I don’t know exactly what I want to do for my career and I didn't specialize in a program where my path is dictated for me — and that’s okay. I'm now going through the process of figuring out what my interests are and what I really value in life and I see a number of opportunities. This year, I also want to focus on clean sport. I really want to be part of the movement that's pushing for some change.
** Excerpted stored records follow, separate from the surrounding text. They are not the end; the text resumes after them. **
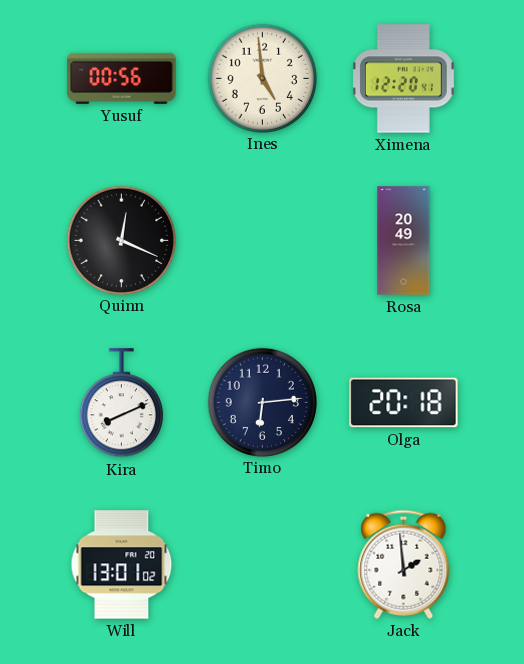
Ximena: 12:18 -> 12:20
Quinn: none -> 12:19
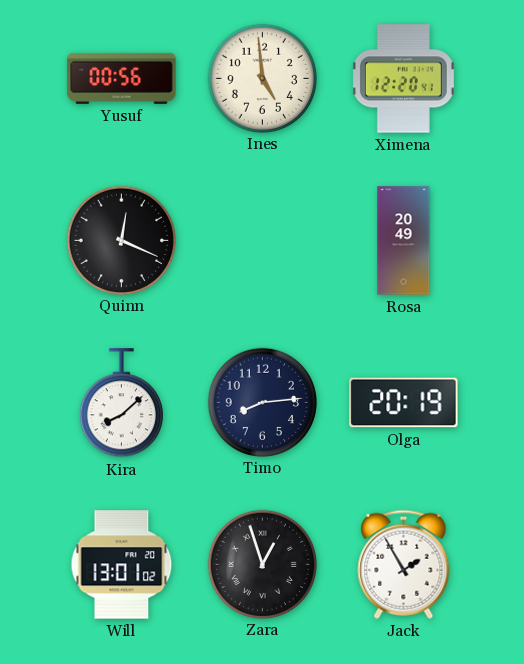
Kira: 8:11 -> 8:08
Timo: 6:14 -> 8:14
Olga: 20:18 -> 20:19
Zara: none -> 12:57
Jack: 1:59 -> 1:55
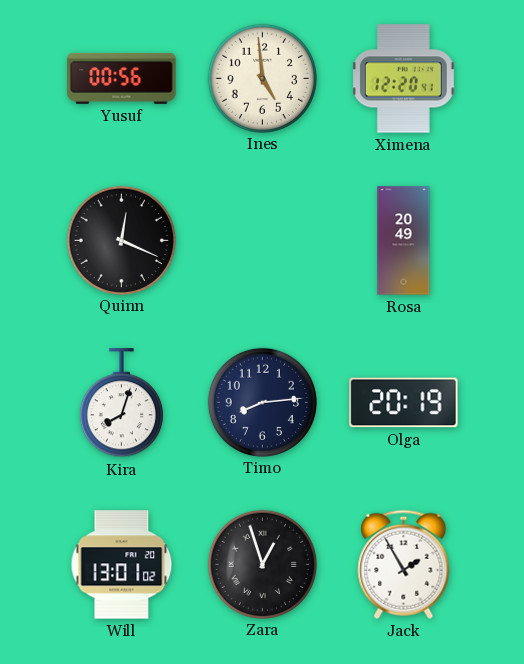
Kira: 8:08 -> 8:03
The transition process has probably been a little easier for me because I left Pyeongchang with a silver medal. It's still hard to put into words what it felt like to win that medal. It was the most exhilarating feeling to stand on the podium with my teammates with such a meaningful medal for our team and for the country. We’d finished fourth in Sochi after a really strong season, just a 10th of a second off the podium. Last December, we were told the medal would be upgraded to bronze due to the Russian doping scandal — and then, on Feb.1, the Court of Arbitration for Sport upheld an appeal by the Russians, so we dropped back to fourth.
Pyeongchang was also a real moment of relief for us. The work was worth it in the end. There was also relief in knowing that good guys can win sometimes. It just felt like our team deserved it and it was really nice that we were able to experience that.
It would be a much different conversation now had we not won that medal. That is the case for so many athletes, and you have to think about what they might be going through internally when they leave competitive sports.
Pyeongchang was a really good experience for me and I think that was about being at peace with where I was in my career, and knowing that I was ready to go on to the next thing, regardless of what happened. That was a big part of it, knowing it wasn't all about the Olympics at this point, that there was a life after that.
It’s like standing at the start line of a whole new race.